## Task brief:
An exact copy of every entry is required, without the pictures.
Segment Start: Records
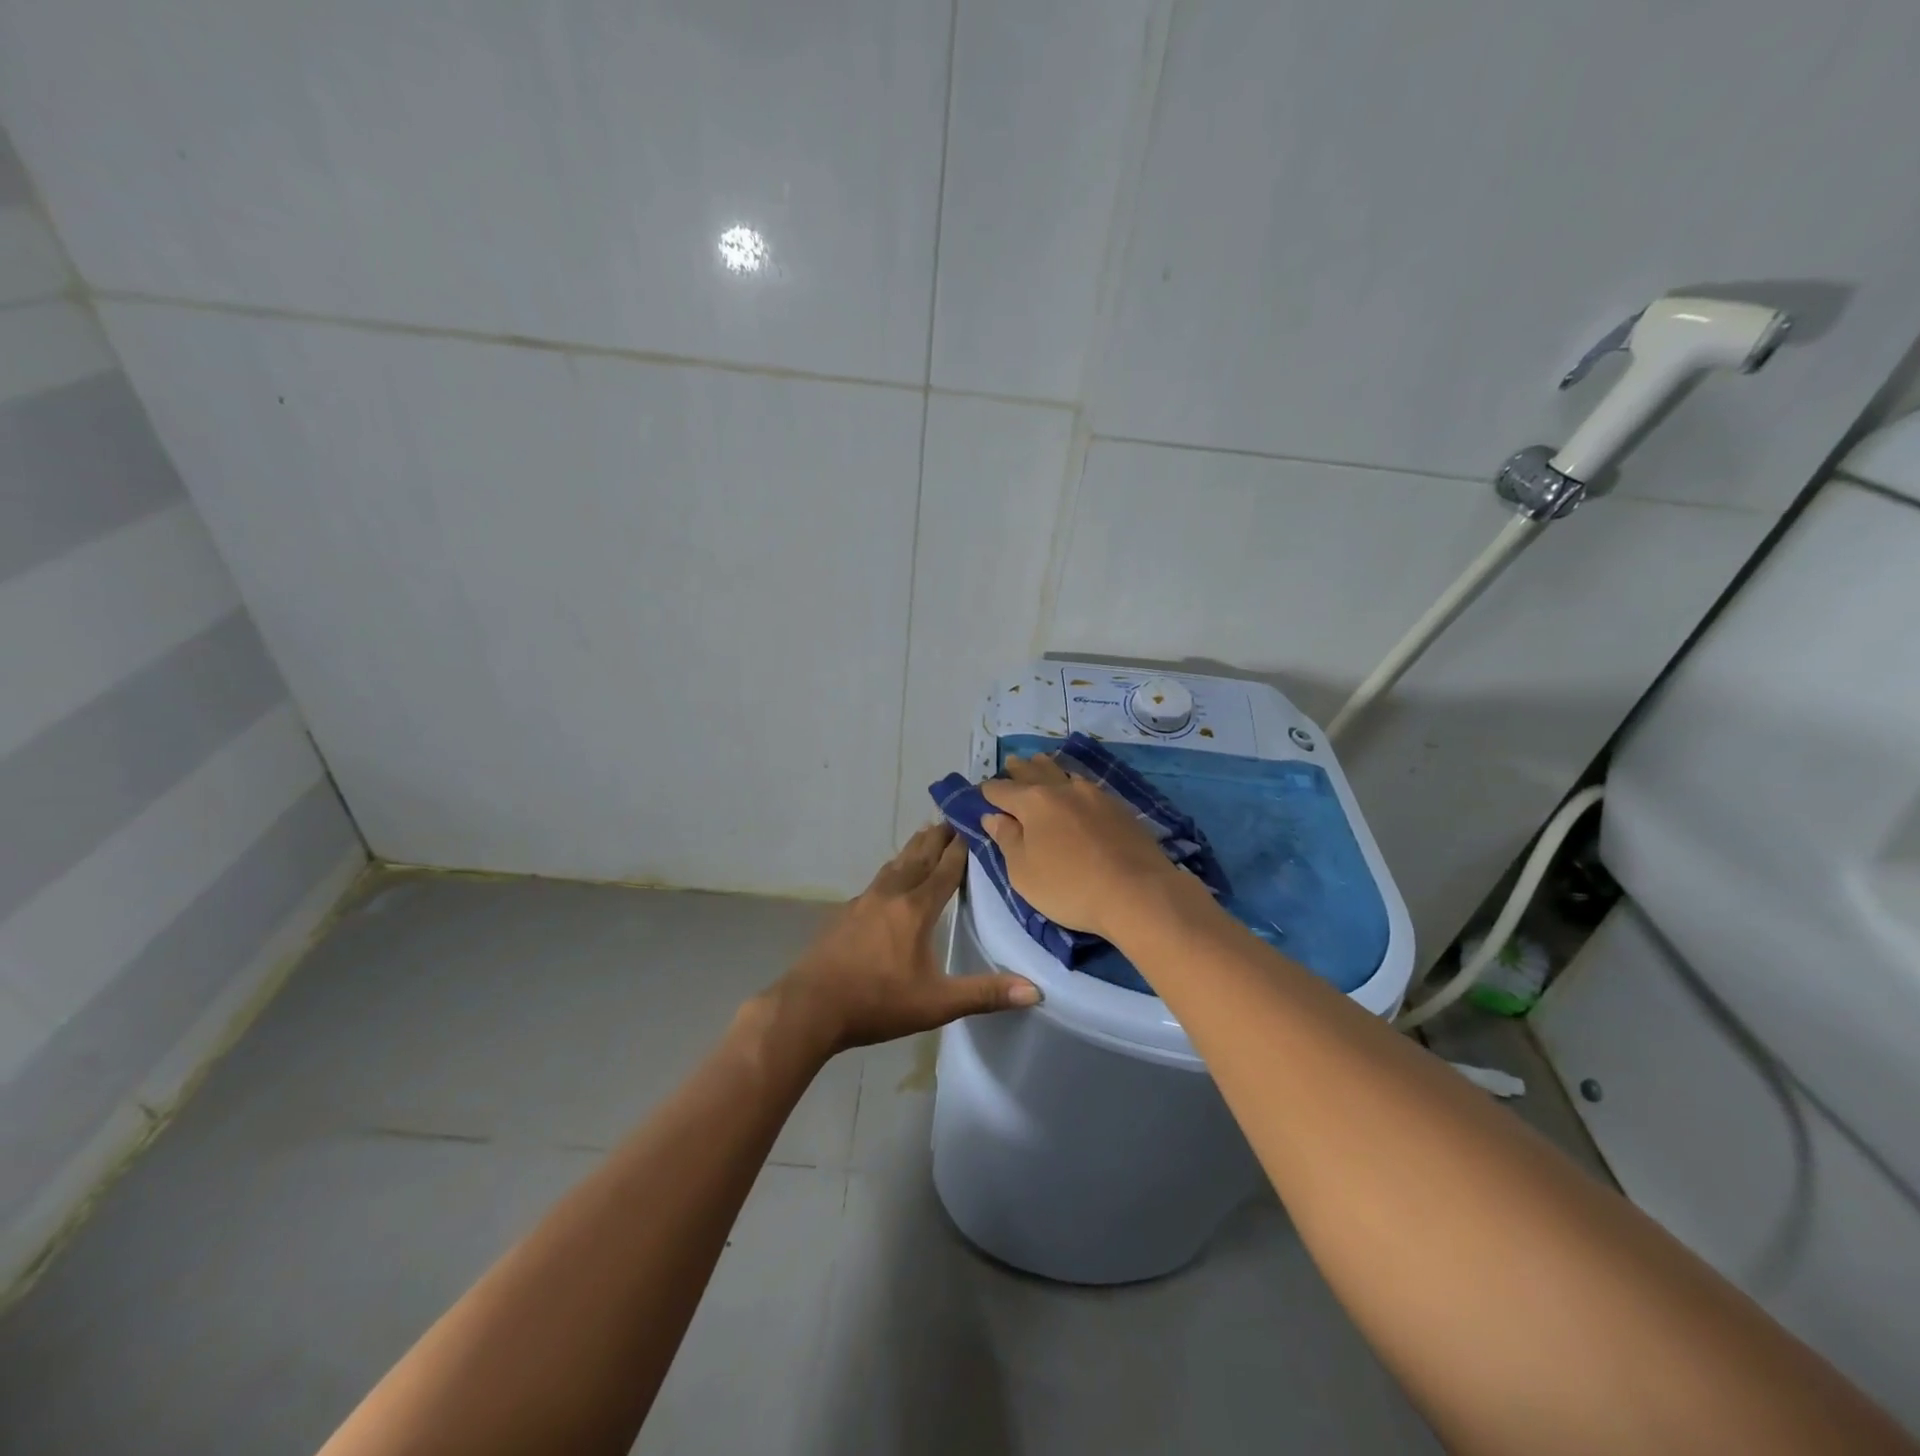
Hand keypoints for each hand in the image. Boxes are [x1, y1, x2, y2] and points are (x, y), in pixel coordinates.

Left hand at [768, 824, 1038, 1057]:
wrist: (810, 1007)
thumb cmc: (877, 1002)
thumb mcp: (937, 1003)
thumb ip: (985, 994)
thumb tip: (1036, 991)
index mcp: (916, 909)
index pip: (946, 869)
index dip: (962, 847)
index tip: (975, 824)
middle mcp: (891, 895)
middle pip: (920, 856)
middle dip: (939, 837)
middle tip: (954, 817)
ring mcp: (865, 901)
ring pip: (896, 864)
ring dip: (914, 847)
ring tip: (926, 833)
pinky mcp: (846, 913)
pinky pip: (878, 880)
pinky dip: (894, 868)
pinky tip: (891, 878)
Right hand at [981, 755, 1198, 942]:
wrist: (1138, 893)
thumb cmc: (1070, 887)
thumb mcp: (1023, 873)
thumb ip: (1007, 840)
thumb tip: (993, 817)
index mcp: (1034, 802)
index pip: (1002, 790)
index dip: (988, 792)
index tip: (981, 793)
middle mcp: (1063, 789)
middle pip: (1034, 772)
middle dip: (1018, 769)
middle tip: (1010, 763)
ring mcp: (1095, 795)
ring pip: (1064, 772)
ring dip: (1048, 768)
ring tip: (1041, 763)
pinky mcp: (1119, 807)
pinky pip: (1087, 786)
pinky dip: (1073, 783)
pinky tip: (1076, 789)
Segment End: Records
## Expected output:
Hand keypoints for each hand in the image. Boxes are [x1, y1, x2, y2] and points are (x, y), in pixel coordinates.

Left hand at [768, 824, 1038, 1057]:
wrist: (810, 1007)
thumb cmc: (877, 1002)
thumb mcp: (937, 1003)
thumb ip: (985, 994)
thumb tip: (1036, 991)
index mcp: (916, 909)
index pip: (946, 869)
index dip: (962, 847)
index tip: (975, 824)
middle mcp: (891, 895)
middle pip: (920, 856)
middle dip: (939, 837)
middle tip: (954, 817)
ring mcp: (865, 901)
ring pip: (896, 864)
ring dip: (914, 847)
ring tip: (926, 833)
pinky mcp: (846, 913)
pinky pip: (878, 880)
pinky dip: (894, 868)
pinky tip: (891, 878)
Right hand at [981, 755, 1198, 942]:
wrist: (1138, 893)
thumb cmc: (1070, 887)
thumb mcp: (1023, 873)
thumb ip: (1007, 840)
thumb tip: (993, 817)
index mcp: (1034, 802)
index pip: (1002, 790)
index dip: (988, 792)
index tip: (981, 793)
middle mcp: (1063, 789)
middle pip: (1034, 772)
middle dip: (1018, 769)
middle tip: (1010, 763)
ring mcp: (1095, 795)
ring pip: (1064, 772)
ring dip: (1048, 768)
ring tip: (1041, 763)
pinky mcp: (1119, 807)
pinky pip: (1087, 786)
pinky dip: (1073, 783)
pinky tip: (1076, 789)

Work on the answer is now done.